URI: http://server/path/to/a/resource?with=a&query=string
Server: server
path: /path/to/a/resource
query string: with=a&query=string
This is a really good explanation of this: http://answers.google.com/answers/threadview/id/758002.html#answer
Summary: only the host and port would be visible unencrypted.
In short, yes. But you shouldn't store sensitive data in URL's since it may be visible in the browsers history and server logfiles. And anyone who looks over your shoulder sees it too.
Yes it is - the entire session is secured and encryped so anything you send, including the query string is unreadable.

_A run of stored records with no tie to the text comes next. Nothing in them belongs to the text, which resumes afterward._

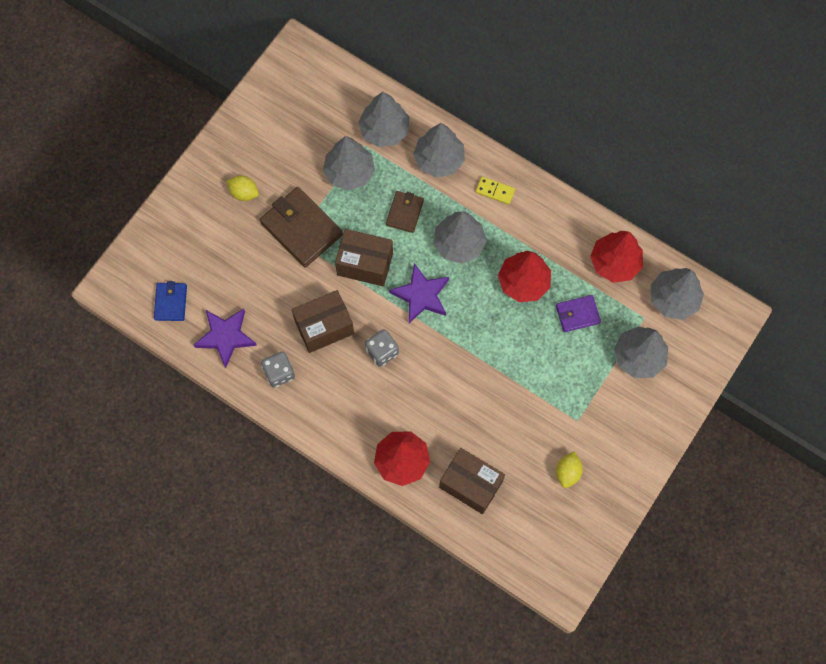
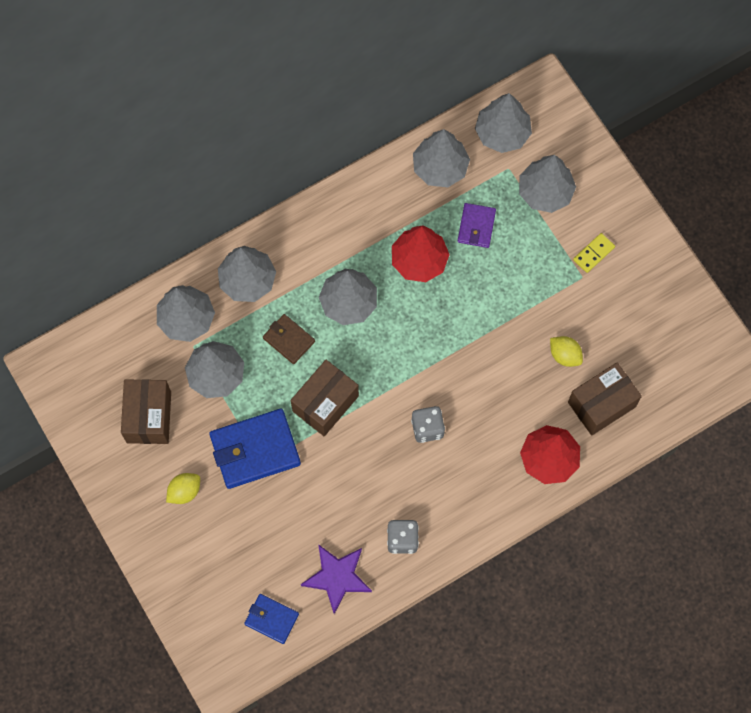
camera: 65 degrees left, 0 degrees up
(301, 229) = (255, 450): brown wallet -> blue wallet
(324, 327) = (374, 473): brown box -> brown box (149, 417)
(421, 295) = (386, 364): purple star -> none
(495, 191) = (309, 243): yellow domino -> yellow domino (593, 253)
(567, 472) = (629, 310): yellow lemon -> yellow lemon (564, 355)
(614, 263) = (440, 168): red tree -> grey tree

You can prove this to yourself, if you wish, by using something like Fiddler to view the http/https traffic you generate when you visit a secure url. Anything you send over HTTPS will not show the querystring, as shown here:
The actual URL I was visiting looked like this:
https://www.halifax-online.co.uk/_mem_bin/formslogin.asp?source=halifaxcouk&simigvis=
As per other answers, you shouldn't pass any sensitive information in the querystring as this may be stored in your webservers log files, so if you were passing a username/password combination anyone who could access your logs would be able to capture that information. This could allow someone to log into your site/application as if they were someone else even if you were making efforts such as storing passwords in your database as salted hashes, rather than plaintext.